Açıklanan ekonomiye ilişkin göstergeleri özetlersek;

-2009 Yılı Aralık ayı enflasyonu beklenilenlerin üzerinde geldi.

-2009 Yılı Kasım ayı sanayi üretim endeksi, Aralık ayı kapasite kullanım oranları beklentilerden daha aşağıda gerçekleşti.

-İnşaat ruhsat izin belgeleri sayısı 2009 ilk dokuz aylık döneminde bir önceki yılın aynı dönemine göre %17, III. üç aylık döneminde ise %25 oranında azaldı.

-İşsizlik oranlarında iyiye giden bir şey yok. Genç işsizler artıyor.

-Sanayide istihdam bir önceki yılın aynı dönemine göre 2009 Yılının III. üç aylık döneminde yüzde 10 azalmış.

-Sanayide çalışılan saat yüzde 10.5 azalmış.

-Sanayide bürüt ücret yüzde 2,6 azalmış.

-İş arayanlar artıyor.

-2009 Kasım ayında tüketici güven endeksi yüzde 2,6 azalmış.

Bütün bu göstergeler ekonominin iyiye gittiğini mi, halkın refahının arttığını mı gösteriyor? Hayır. Gelen iş taleplerinden, işsizlerin çığlıklarından bu Hükümetin hiç mi haberi yok dersiniz. Haberi olsa ne olacak. Tekel işçilerine yapılan muamele meydanda. Ciddi provokasyon iddiaları olduğunu yetkililer ifade ediyorlar ama kamuoyu ile paylaşmıyorlar.

Yukarıda bahsettiklerimiz işin ekonomik boyutuydu. Ancak Hükümet siyaset ile, ekonominin birbiri ile yakından ilgili olduğunu, birinin iyi olmadığında diğerinin de iyi olamayacağını ifade ediyor. Doğrudur. Türkiye hem içte hem dışta artan problemlerle uğraşıyor. Acaba siyasette yaşanan sorunlar ekonomide yaşanan sorunlardan mı, ekonomide yaşanan sorunlar siyasette yaşanan sorunlardan mı kaynaklanıyor? Yoksa her iki konuda yaşanan sorunlar Hükümetin icraatlarının yetersizliğinden mi kaynaklanıyor?

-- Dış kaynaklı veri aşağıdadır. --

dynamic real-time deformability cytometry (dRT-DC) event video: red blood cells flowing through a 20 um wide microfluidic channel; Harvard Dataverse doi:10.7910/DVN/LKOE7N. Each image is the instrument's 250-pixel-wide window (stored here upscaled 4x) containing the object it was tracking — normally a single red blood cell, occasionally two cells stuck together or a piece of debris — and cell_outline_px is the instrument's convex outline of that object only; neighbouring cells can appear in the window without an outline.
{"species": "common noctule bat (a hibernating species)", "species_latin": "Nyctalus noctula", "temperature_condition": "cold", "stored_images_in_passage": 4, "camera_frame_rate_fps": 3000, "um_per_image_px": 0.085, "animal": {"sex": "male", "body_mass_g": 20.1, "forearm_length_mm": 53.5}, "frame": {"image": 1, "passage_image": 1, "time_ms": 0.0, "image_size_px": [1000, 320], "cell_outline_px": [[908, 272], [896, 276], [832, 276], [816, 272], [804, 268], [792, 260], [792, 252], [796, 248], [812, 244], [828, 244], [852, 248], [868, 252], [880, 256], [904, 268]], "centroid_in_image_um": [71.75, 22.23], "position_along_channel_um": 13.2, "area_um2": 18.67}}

Hükümetin bazı üyeleri ekonomik sorunlarının önemli oranda psikolojik olduğunu ve aşılabileceğini ifade ediyorlar. O zaman bu problemlerin aşılamamasının temel nedeni psikolojik. Sorun sadece psikolojik ise problem ilgili makamlara geçici olarak psikiyatr danışmanlar ataması ile problem çözülebilir. AKP kanadından çıkan farklı sesler Hükümetin psikolojisinin bozulduğunu gösteriyor. Bir bakan IMF ile anlaşmanın akreditasyon meselesi olduğunu, diğer bir AKP yetkilisi ise IMF kaynağının ucuz olduğundan anlaşmak istediklerini söylüyor. Bunlar AKP'nin ve Hükümetin psikolojisinin bozulduğunu gösteriyor. Buna karşın Hükümetin psikolojisinin düzelmesi ile sorunların çözümü mümkün mü? Değil. Peki hükümetin psikolojisinin düzelme imkanı var mı? Artık çok geç.